Role-Based Authority

We redistributed decision rights to align with signal fidelity. The Customer owns 'Perception' (impacting triage priority). The Platform owns 'Metrics' (triggering candidates). The Engineer owns 'Remediation' (confirming reality). This stripped leadership of the ability to 'override' a technical incident based on gut feeling, creating significant initial friction.

Customer Perceived Impact
  • Reports degradation
  • Signals urgency
  • Cannot declare incidents
Authority Domain: Input
Platform System Reality
  • Measures metrics
  • Correlates signals
  • Enforces transitions
Authority Domain: Logic
Engineer Contextual Judgment
  • Applies context
  • Executes remediation
  • Cannot bypass system status
Authority Domain: Action

The Decision Surface

The interface is strictly hierarchical. Real-time metrics are subordinated to 'Decision Cards'. We intentionally hid raw log streams during the 'Triage' phase to prevent analysis paralysis. The 'Declare Incident' action is irreversible by design—once triggered, it initiates a legal and compliance chain that cannot be undone, forcing a deliberate commitment.

Decision Surface Interface

The Decision Moment: Snooze vs Declare

The 'Snooze' action is not a pause; it is a declaration of safety. Snoozing a valid incident silences the alarm for 4 hours, during which a minor degradation can spiral into data loss. 'Declare' immediately pages executive leadership.

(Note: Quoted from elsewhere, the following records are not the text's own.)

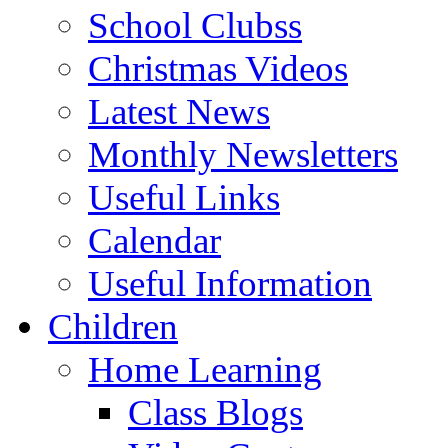
School Clubss
Christmas Videos
Latest News
Monthly Newsletters
Useful Links
Calendar
Useful Information
Children
Home Learning
Class Blogs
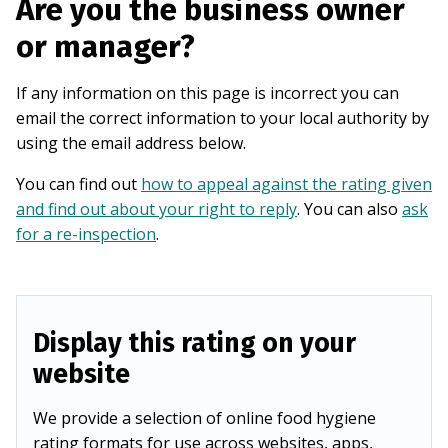
Are you the business owner
or manager?
If any information on this page is incorrect you can
email the correct information to your local authority by
using the email address below.
You can find out
how to appeal against the rating given
and find out about your right to reply
. You can also
ask
for a re-inspection
.
Display this rating on your
website
We provide a selection of online food hygiene
rating formats for use across websites, apps,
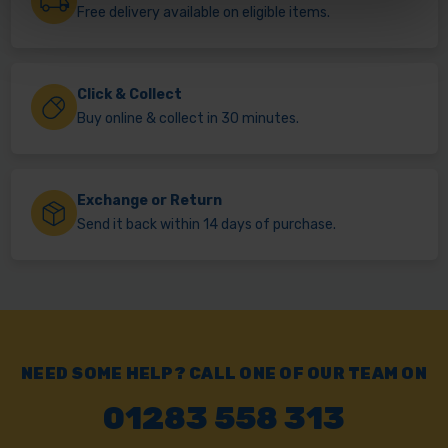
Free delivery available on eligible items.
Click & Collect
Buy online & collect in 30 minutes.
Exchange or Return
Send it back within 14 days of purchase.
NEED SOME HELP? CALL ONE OF OUR TEAM ON
01283 558 313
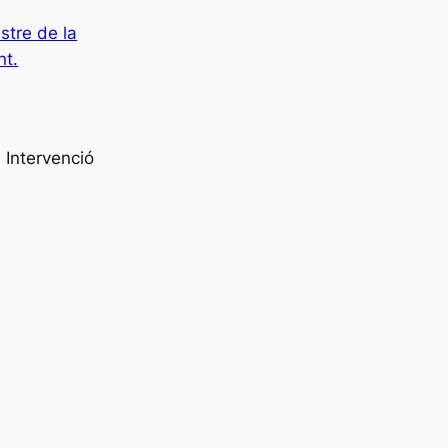
istre de la
nt.
 Intervenció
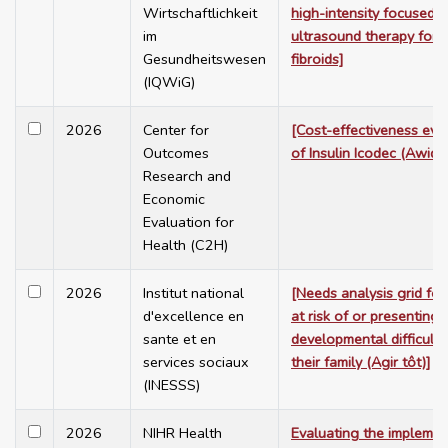
Wirtschaftlichkeit
high-intensity focused
im
ultrasound therapy for u
Gesundheitswesen
fibroids]
(IQWiG)
2026
Center for
[Cost-effectiveness eva
Outcomes
of Insulin Icodec (Awiqli)
Research and
Economic
Evaluation for
Health (C2H)
2026
Institut national
[Needs analysis grid for
d'excellence en
at risk of or presenting
sante et en
developmental difficulti
services sociaux
their family (Agir tôt)]
(INESSS)
2026
NIHR Health
Evaluating the implemen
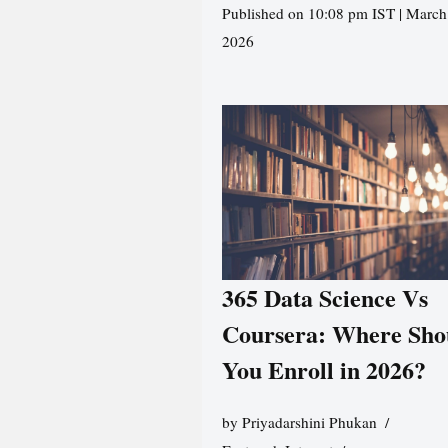
Published on 10:08 pm IST | March
2026
365 Data Science Vs
Coursera: Where Sho
You Enroll in 2026?
by
Priyadarshini Phukan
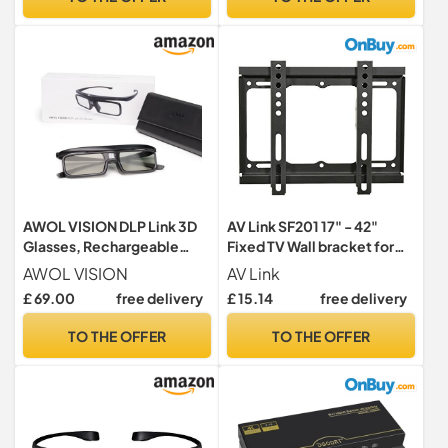
AWOL VISION DLP Link 3D
AV Link SF201 17" - 42"
Glasses, Rechargeable
Fixed TV Wall bracket for
Active Shutter Eyewear
LED, LCD, 3D, Plasma, Flat
AWOL VISION
AV Link
compatiable with AWOL
Screen TV - Super Strong
£ 69.00
free delivery
£ 15.14
free delivery
VISION LTV-2500, LTV-
20Kg Weight
3500, Vanish TV & Other
Capacity,Black
TO THE OFFER
TO THE OFFER
DLP-Link 3D projectors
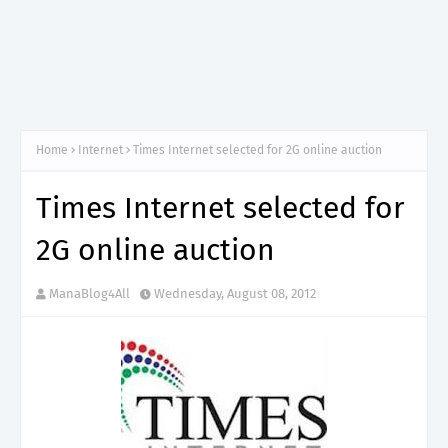
Home
Internet
Times Internet selected for 2G online auction
Times Internet selected for
2G online auction
ManaBlog4All
Wednesday, August 08, 2012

We clarified the stakes: falsely snoozing is a dereliction of duty; falsely declaring is merely a process error.

Proof: The System Mechanics

The logic is governed by a strict Finite State Machine. An engineer cannot jump from 'Alert' to 'Resolved' without passing through 'Investigation' and 'Remediation'. This friction prevents the common anti-pattern of 'ghost fixing'—resolving an issue without documenting the root cause.

ALERT Signal received
TRIAGE Assess & confirm
INCIDENT Declared state
REMEDIATION Fix in progress
RESOLVED Closed & logged
BLOCKED: No Skipping
False Positive
BLOCKED: Skipping Investigation, Ghost Fixing
State skipping is impossible by design.

Impact

Impact here wasn’t about speed. It was about making decisions predictable instead of person-dependent.

Before Human-dependent decisions
Incident declaration Highly variable
False escalation rate Unpredictable
On-call cognitive load High
Decision accountability Implicit
Process consistency Person-dependent
After System-enforced authority
Incident declaration Bounded
False escalation rate Reduced
On-call cognitive load Lowered
Decision accountability Explicit
Process consistency System-guaranteed
Secondary Effects
  • Clearer postmortems
  • Reduced reliance on individual heroics
The system did not make decisions faster by automating humans. It made decisions safer by constraining when and how humans decide.

My Role

I owned the core decision framework and the role-based authority model. I specifically decided to hide raw logs during the "Triage" phase to force binary decision-making, a choice that initially generated significant friction with senior engineering leads. I accepted the risk that this constraint might delay root cause analysis in edge cases, arguing that the reduction in decision paralysis was the higher-value outcome.

Reflection

Designing for authority requires removing the comfort of ambiguity. It forces teams to confront their own broken processes. This system did not just clean up the UI; it exposed and corrected the political power dynamics of incident management.